Exercise details: Edit the aquarium forum thread starting at "## bugs (20" and ending at "dw1305 (21 Jan 2010)", and give that stretch back with "spawning pot" replaced by "breeding cave".

Page extract:
□ □ □ □

OK, I know this is going to offend the sensitivities of those who Iguana or "Sheila's Thrush" etc so, if you're of this bent please look away now. For those with more whatever, I planted it yesterday. I deliberately did not spend a great deal of time aquascaping. The wood is in a position and at an angle etc that I know will cause uncontrollable twitches. I'm familiar with most of the plants so have a rough idea what to expect as they start to grow. FWIW - this is 2 x "36 collection" from Java. Most plants were good or good enough. Some were in quite a bad state. Pleasingly, none of them had pots and fibre to pick away at.

Oh, and that thing sitting on the wood... It's a handy tip. If you're wood won't sink put some gravel in a cut-down fish bag, roll it over a couple of times, 3 cable ties (with the sharp bits smoothed if you cut the tails off). Prick it with a small nail several times to allow any trapped air out. Rest nicely on the wood and can be lifted out quite easily once the wood is saturated.


----------



## bugs (20 Jan 2010)

It's been trimmed a couple of times. Some initial hair algae has disappeared. As have the diatoms and algae growing on the glass seems non existent these days. Water changed once, I think, not sure now. OK, so it's a bit random but it's growing and I like it. Might add a feature plant on the left-hand side - something with some red in it maybe. And the clay thing in the middle - it's a spawning pot for the Kribs.


----------



## dw1305 (21 Jan 2010)

Nice tank,
You can always swap the clay pot for a 1/2 coconut planted with moss. How do you Kribs and Keyholes get on?
Cheers Darrel


----------



## bugs (21 Jan 2010)

Thank you. Kribs and Keyholes seem to be getting on just fine. Very occasionally there's a little sparring but most of the time they're happy in each other's company.


----------

□ □ □ □

Listed entries:
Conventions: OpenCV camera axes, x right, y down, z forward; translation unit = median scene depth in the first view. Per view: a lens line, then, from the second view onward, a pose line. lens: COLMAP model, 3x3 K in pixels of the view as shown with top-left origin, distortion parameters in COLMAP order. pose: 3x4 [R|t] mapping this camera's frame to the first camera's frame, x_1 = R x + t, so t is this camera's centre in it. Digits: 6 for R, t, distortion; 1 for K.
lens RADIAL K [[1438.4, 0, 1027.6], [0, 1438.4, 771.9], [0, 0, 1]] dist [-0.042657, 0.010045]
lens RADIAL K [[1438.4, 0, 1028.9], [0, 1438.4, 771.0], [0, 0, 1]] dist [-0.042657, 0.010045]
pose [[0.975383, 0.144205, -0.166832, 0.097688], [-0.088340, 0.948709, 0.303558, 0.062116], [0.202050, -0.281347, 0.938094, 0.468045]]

□ □ □ □

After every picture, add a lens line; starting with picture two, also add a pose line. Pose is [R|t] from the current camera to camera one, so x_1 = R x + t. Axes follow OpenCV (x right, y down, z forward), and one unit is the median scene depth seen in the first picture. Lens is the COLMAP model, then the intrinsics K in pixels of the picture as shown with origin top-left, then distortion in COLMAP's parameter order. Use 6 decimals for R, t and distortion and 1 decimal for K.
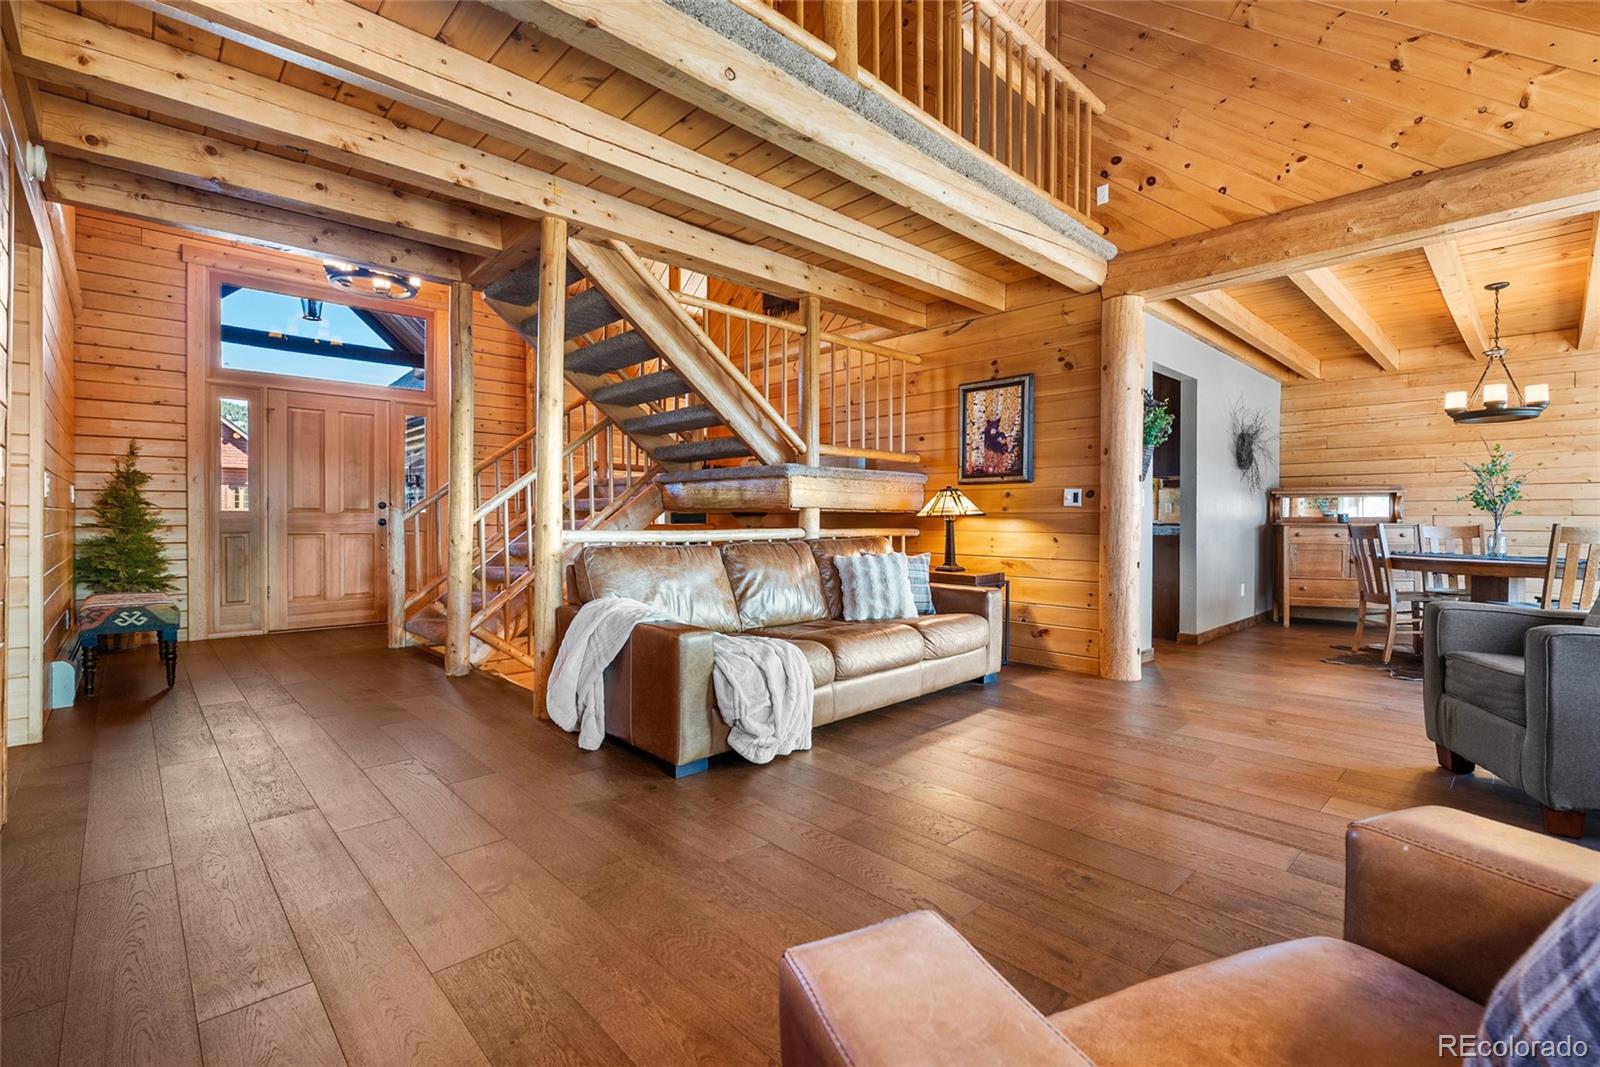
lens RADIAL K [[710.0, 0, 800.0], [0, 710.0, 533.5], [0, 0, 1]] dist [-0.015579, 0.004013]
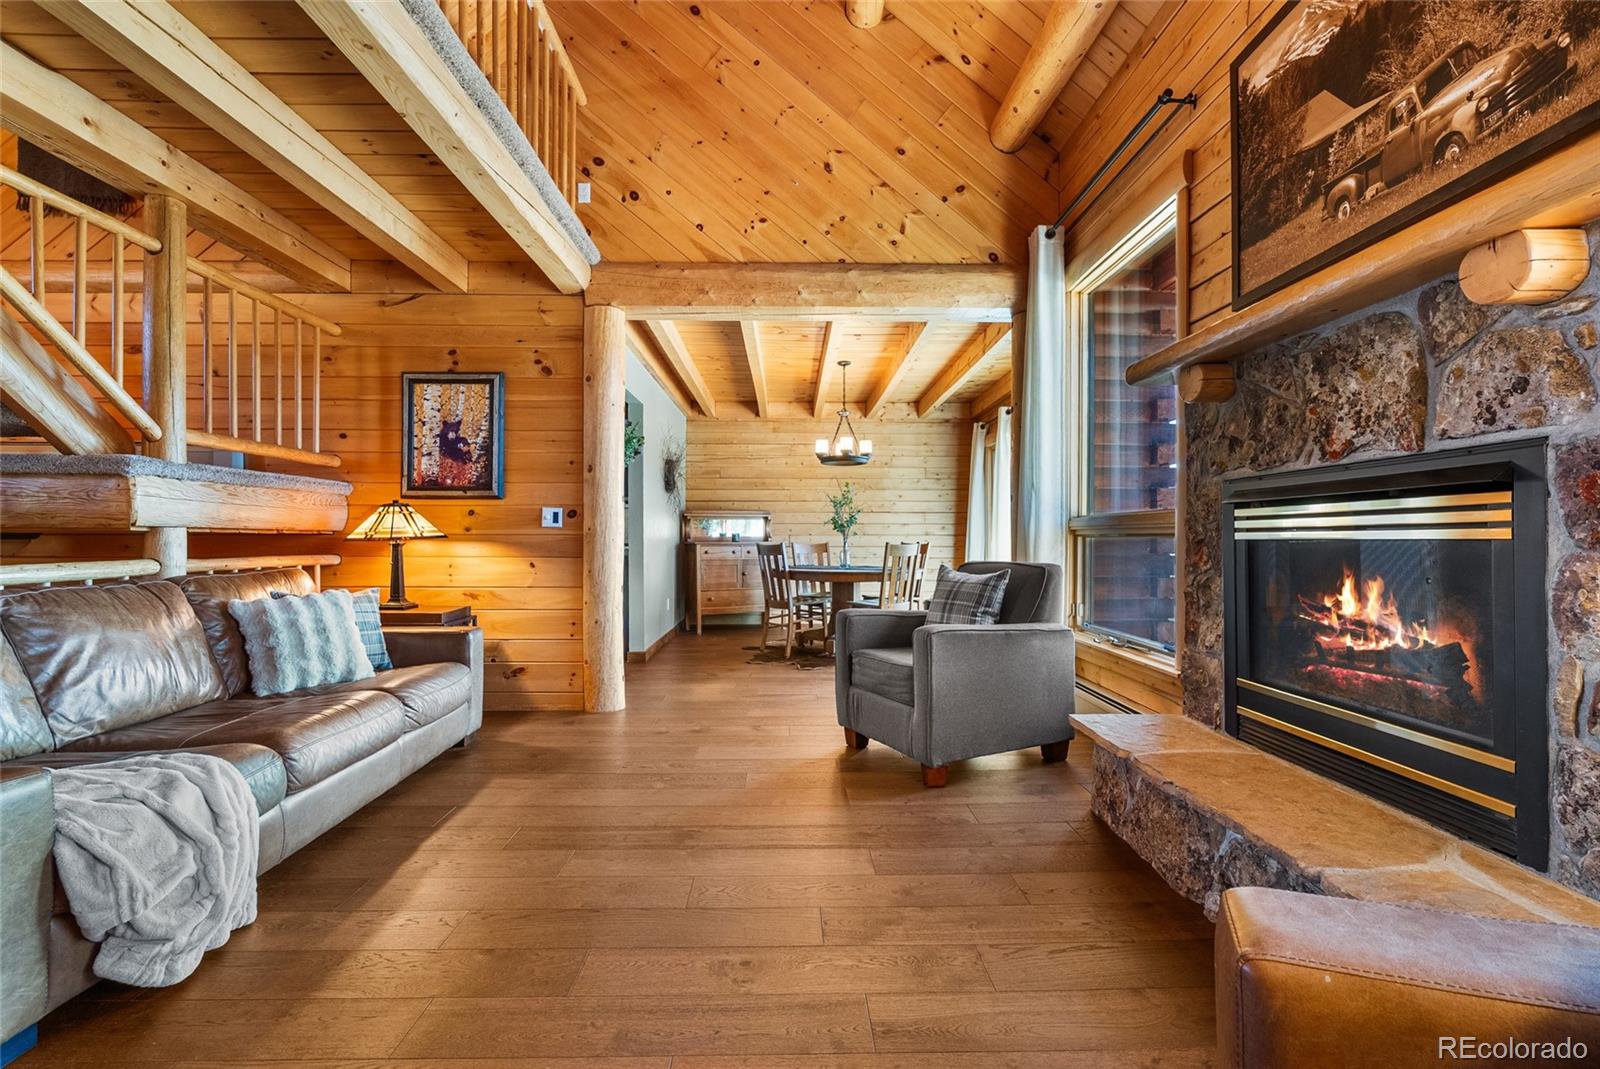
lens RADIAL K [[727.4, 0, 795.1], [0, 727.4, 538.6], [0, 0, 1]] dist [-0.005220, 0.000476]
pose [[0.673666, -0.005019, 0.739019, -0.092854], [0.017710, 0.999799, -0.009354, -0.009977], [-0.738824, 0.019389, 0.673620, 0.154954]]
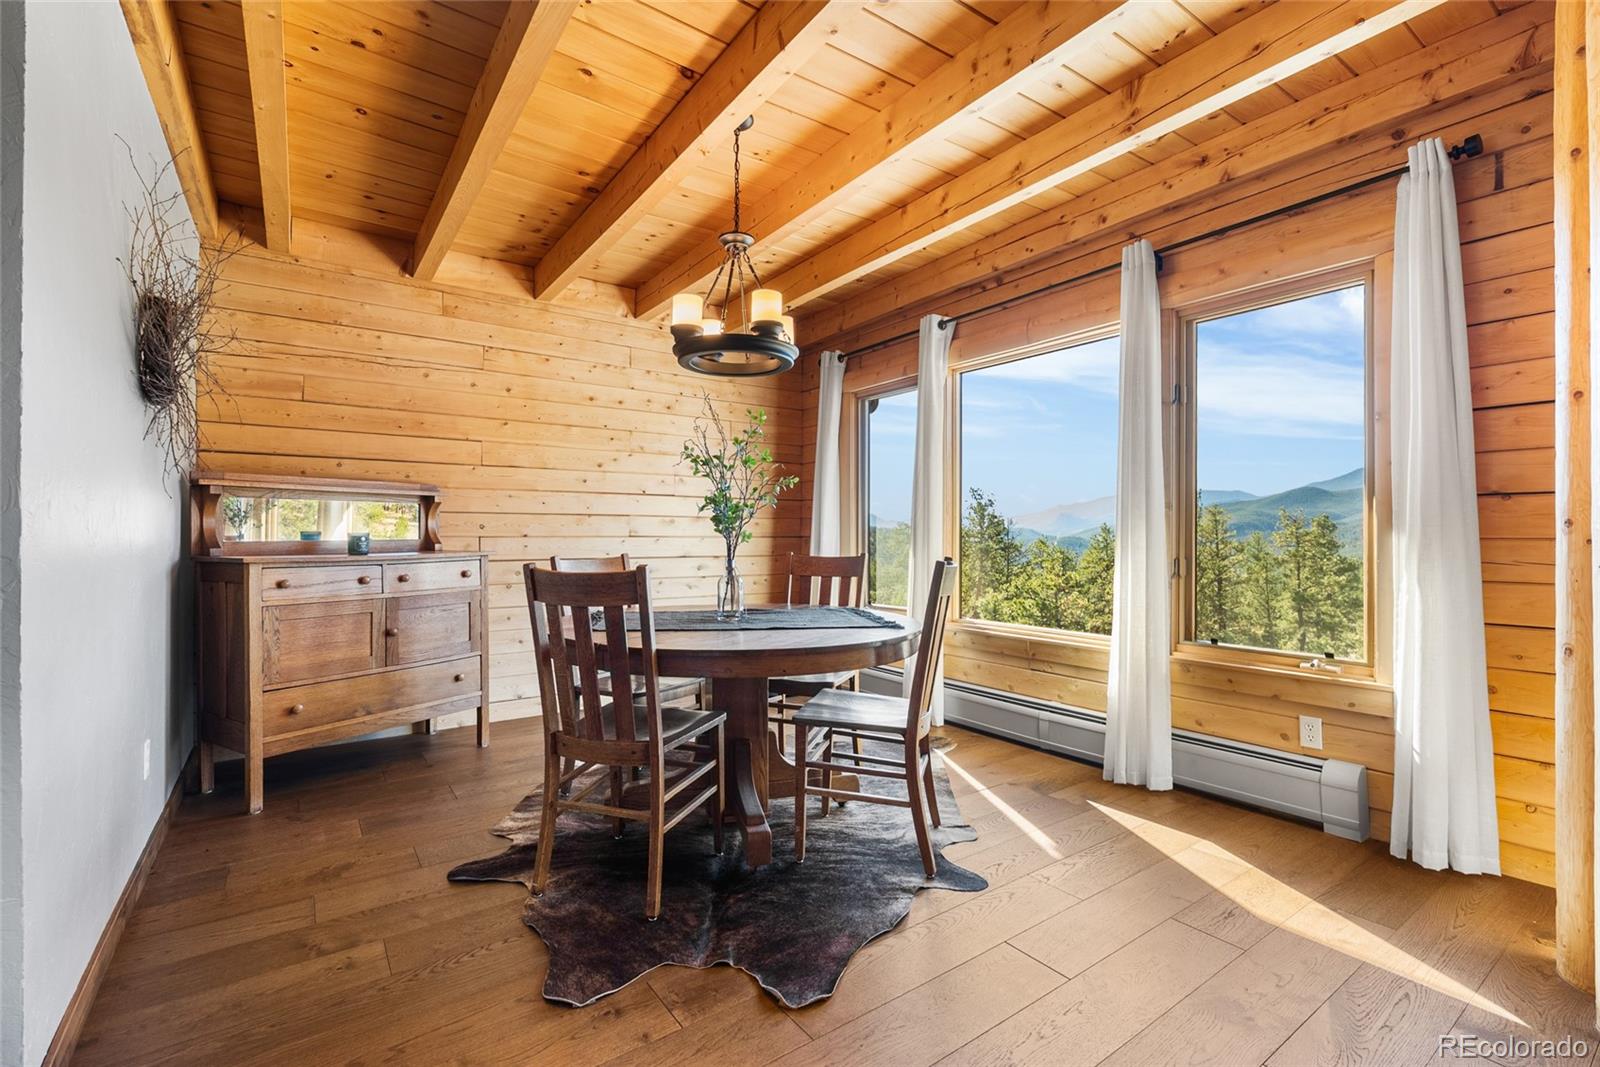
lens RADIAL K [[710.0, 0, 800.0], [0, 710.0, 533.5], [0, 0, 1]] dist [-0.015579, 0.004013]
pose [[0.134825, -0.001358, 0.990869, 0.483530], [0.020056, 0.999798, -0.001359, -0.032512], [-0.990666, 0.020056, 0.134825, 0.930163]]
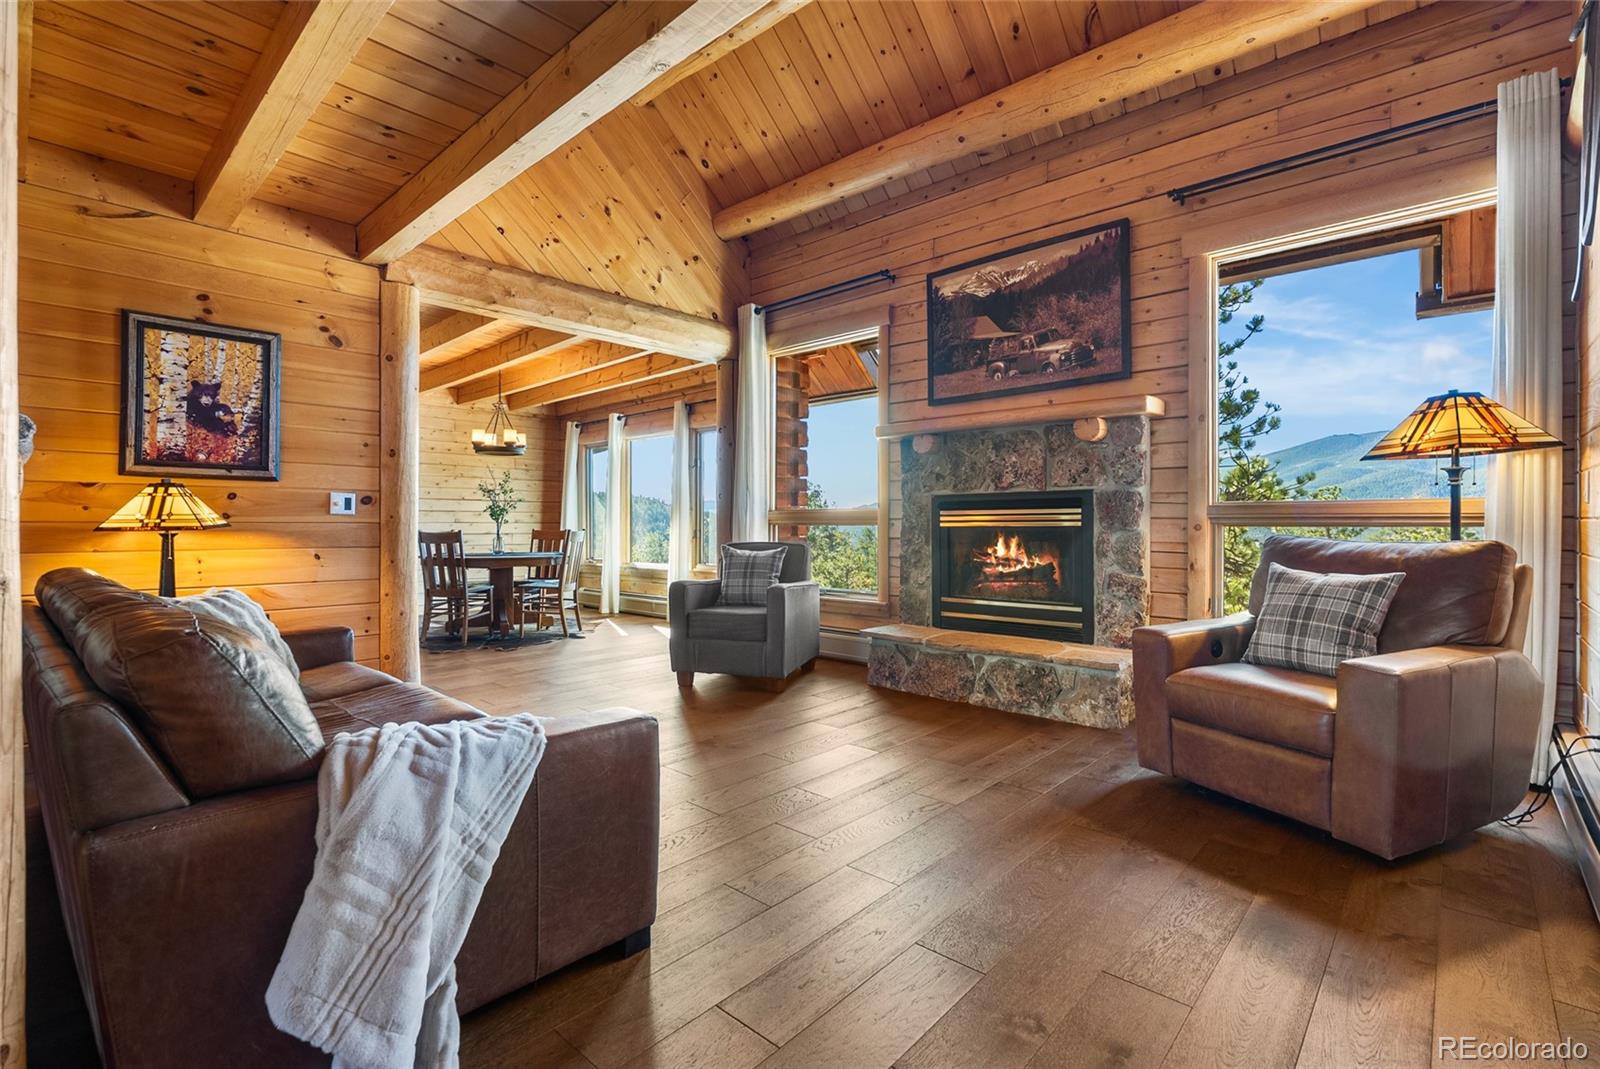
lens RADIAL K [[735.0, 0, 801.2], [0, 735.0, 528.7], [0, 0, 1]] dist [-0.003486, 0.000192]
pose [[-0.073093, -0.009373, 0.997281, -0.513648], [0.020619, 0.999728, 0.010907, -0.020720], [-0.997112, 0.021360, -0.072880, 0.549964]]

□ □ □ □

Task solution:
## bugs (20 Jan 2010)

It's been trimmed a couple of times. Some initial hair algae has disappeared. As have the diatoms and algae growing on the glass seems non existent these days. Water changed once, I think, not sure now. OK, so it's a bit random but it's growing and I like it. Might add a feature plant on the left-hand side - something with some red in it maybe. And the clay thing in the middle - it's a breeding cave for the Kribs.


----------



## dw1305 (21 Jan 2010)